▶ TASK GOAL: Go over the data and keep only the lines that include "point".

▶ Saved data entries:
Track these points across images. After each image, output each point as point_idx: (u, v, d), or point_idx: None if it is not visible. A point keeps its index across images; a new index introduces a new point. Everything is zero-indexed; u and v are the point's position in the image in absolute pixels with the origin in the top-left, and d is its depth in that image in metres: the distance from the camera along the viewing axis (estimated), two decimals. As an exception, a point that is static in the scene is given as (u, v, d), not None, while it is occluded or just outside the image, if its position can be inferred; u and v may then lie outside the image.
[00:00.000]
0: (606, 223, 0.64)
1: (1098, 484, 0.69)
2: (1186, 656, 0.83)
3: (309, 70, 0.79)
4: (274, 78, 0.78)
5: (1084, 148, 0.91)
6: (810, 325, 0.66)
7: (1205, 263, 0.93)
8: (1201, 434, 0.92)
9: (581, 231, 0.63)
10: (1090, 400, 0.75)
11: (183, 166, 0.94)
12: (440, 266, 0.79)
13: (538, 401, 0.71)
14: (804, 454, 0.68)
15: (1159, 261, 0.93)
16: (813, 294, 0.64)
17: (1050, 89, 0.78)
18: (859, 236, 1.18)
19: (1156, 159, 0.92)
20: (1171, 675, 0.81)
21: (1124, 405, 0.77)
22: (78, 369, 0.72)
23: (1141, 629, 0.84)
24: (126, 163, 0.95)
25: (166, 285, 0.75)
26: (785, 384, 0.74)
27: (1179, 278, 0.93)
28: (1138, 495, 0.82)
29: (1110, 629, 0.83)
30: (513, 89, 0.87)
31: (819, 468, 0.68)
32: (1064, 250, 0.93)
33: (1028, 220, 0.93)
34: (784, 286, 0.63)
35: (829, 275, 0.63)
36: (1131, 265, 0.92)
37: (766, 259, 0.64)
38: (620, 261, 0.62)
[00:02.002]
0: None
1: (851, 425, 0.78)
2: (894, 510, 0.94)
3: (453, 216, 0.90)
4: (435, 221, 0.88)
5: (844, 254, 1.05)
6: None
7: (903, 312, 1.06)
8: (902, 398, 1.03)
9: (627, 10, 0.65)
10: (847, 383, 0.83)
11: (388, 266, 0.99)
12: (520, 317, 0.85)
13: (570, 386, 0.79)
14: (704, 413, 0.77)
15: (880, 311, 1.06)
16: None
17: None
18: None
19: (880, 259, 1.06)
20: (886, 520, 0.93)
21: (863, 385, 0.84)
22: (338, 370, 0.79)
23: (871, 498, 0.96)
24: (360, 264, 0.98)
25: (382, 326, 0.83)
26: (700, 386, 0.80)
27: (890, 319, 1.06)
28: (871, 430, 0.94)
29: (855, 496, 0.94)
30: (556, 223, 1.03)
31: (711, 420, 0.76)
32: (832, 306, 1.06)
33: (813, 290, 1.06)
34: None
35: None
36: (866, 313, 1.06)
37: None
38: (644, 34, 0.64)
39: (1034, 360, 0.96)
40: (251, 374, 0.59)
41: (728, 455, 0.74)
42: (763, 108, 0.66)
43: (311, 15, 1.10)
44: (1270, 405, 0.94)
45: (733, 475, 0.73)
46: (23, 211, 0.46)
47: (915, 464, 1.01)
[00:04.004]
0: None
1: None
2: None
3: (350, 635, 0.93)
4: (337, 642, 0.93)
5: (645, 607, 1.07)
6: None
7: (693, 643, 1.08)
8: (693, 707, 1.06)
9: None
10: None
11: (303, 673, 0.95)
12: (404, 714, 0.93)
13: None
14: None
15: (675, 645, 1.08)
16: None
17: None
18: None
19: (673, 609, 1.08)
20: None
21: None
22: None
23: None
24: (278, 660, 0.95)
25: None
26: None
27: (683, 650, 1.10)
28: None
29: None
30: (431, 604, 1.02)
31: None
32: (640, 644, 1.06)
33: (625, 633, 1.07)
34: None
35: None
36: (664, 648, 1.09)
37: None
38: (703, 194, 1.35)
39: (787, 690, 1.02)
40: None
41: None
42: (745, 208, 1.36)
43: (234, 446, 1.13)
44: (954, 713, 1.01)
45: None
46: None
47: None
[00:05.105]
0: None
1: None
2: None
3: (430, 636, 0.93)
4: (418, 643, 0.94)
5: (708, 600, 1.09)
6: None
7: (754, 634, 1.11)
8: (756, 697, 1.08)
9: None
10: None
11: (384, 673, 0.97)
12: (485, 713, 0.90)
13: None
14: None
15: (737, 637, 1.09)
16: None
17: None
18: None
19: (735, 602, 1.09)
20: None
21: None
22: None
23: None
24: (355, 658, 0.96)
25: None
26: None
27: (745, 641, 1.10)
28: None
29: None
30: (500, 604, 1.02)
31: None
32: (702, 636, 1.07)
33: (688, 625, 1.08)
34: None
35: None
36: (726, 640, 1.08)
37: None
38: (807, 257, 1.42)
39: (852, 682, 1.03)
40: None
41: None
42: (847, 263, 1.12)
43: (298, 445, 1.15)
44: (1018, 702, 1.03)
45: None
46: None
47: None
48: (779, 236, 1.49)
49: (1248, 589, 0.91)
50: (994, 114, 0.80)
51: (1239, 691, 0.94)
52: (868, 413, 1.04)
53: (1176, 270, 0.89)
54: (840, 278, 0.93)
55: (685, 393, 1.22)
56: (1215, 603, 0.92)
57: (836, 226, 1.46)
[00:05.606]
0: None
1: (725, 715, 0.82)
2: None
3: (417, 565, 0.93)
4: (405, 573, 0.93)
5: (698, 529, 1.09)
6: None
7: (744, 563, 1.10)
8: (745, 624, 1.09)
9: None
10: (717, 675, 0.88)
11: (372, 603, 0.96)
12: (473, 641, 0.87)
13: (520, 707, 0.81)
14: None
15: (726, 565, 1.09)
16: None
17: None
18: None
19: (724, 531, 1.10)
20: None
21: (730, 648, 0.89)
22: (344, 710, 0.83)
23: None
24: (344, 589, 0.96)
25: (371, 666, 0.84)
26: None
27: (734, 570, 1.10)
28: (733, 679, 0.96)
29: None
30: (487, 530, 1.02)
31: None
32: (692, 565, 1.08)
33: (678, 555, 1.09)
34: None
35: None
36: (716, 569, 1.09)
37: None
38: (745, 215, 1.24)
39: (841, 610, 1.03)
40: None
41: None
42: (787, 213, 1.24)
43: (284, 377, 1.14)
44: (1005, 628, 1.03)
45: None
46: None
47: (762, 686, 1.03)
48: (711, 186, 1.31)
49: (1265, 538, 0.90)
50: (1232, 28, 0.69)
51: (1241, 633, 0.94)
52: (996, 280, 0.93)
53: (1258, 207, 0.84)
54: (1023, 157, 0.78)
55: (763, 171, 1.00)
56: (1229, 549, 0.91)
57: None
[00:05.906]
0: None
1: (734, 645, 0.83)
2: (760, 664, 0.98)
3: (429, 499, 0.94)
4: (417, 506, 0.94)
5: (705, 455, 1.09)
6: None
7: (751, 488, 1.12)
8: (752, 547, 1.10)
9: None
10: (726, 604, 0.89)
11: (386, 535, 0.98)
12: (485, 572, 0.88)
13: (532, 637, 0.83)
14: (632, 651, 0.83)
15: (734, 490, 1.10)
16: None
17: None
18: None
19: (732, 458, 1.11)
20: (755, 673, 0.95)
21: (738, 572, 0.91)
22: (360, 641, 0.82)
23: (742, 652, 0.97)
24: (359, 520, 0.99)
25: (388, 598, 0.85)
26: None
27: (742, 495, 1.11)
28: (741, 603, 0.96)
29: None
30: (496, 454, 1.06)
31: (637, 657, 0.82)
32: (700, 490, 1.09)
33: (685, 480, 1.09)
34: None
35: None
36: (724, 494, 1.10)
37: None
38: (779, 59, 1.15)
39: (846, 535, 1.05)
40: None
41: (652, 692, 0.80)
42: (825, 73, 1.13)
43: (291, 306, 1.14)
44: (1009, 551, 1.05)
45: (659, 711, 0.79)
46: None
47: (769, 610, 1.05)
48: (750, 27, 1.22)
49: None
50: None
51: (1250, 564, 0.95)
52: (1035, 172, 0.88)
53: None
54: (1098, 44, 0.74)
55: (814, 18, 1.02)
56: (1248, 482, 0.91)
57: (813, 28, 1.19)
---
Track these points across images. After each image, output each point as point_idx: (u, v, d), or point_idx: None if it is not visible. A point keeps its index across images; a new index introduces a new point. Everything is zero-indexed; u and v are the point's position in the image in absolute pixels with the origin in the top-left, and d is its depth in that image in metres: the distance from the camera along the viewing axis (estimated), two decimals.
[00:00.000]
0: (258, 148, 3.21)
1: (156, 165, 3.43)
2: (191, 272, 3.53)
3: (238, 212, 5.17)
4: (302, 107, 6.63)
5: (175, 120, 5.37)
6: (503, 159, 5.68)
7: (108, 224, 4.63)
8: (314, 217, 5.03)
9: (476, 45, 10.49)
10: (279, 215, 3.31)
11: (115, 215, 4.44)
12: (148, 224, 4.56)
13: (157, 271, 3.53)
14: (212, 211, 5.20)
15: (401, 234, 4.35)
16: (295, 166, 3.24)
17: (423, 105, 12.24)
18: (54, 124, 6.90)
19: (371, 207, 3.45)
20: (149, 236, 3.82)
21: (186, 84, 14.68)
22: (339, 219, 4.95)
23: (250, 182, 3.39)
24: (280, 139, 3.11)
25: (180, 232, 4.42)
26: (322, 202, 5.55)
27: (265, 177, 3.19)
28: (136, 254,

▶ WORKED SOLUTION:
Track these points across images. After each image, output each point as point_idx: (u, v, d), or point_idx: None if it is not visible. A point keeps its index across images; a new index introduces a new point. Everything is zero-indexed; u and v are the point's position in the image in absolute pixels with the origin in the top-left, and d is its depth in that image in metres: the distance from the camera along the viewing axis (estimated), two decimals. As an exception, a point that is static in the scene is given as (u, v, d), not None, while it is occluded or just outside the image, if its position can be inferred; u and v may then lie outside the image.
Track these points across images. After each image, output each point as point_idx: (u, v, d), or point_idx: None if it is not visible. A point keeps its index across images; a new index introduces a new point. Everything is zero-indexed; u and v are the point's position in the image in absolute pixels with the origin in the top-left, and d is its depth in that image in metres: the distance from the camera along the viewing axis (estimated), two decimals.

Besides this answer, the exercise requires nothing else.